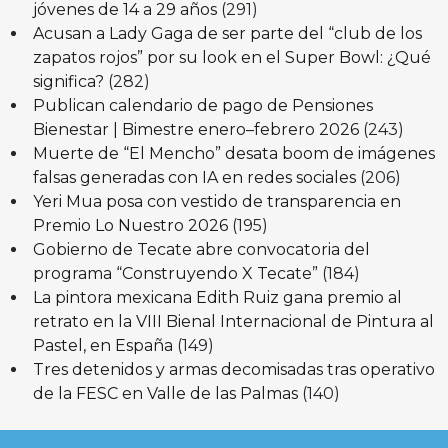
jóvenes de 14 a 29 años
(291)
Acusan a Lady Gaga de ser parte del “club de los
zapatos rojos” por su look en el Super Bowl: ¿Qué
significa?
(282)
Publican calendario de pago de Pensiones
Bienestar | Bimestre enero–febrero 2026
(243)
Muerte de “El Mencho” desata boom de imágenes
falsas generadas con IA en redes sociales
(206)
Yeri Mua posa con vestido de transparencia en
Premio Lo Nuestro 2026
(195)
Gobierno de Tecate abre convocatoria del
programa “Construyendo X Tecate”
(184)
La pintora mexicana Edith Ruiz gana premio al
retrato en la VIII Bienal Internacional de Pintura al
Pastel, en España
(149)
Tres detenidos y armas decomisadas tras operativo
de la FESC en Valle de las Palmas
(140)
• • •
#### EXERCISE OBJECTIVE:
What the answer should hold is an exact copy of each line from the one containing "Tres detenidos y" to the final line of the listing above.

#### WRITTEN ANSWER:
Tres detenidos y armas decomisadas tras operativo
de la FESC en Valle de las Palmas
(140)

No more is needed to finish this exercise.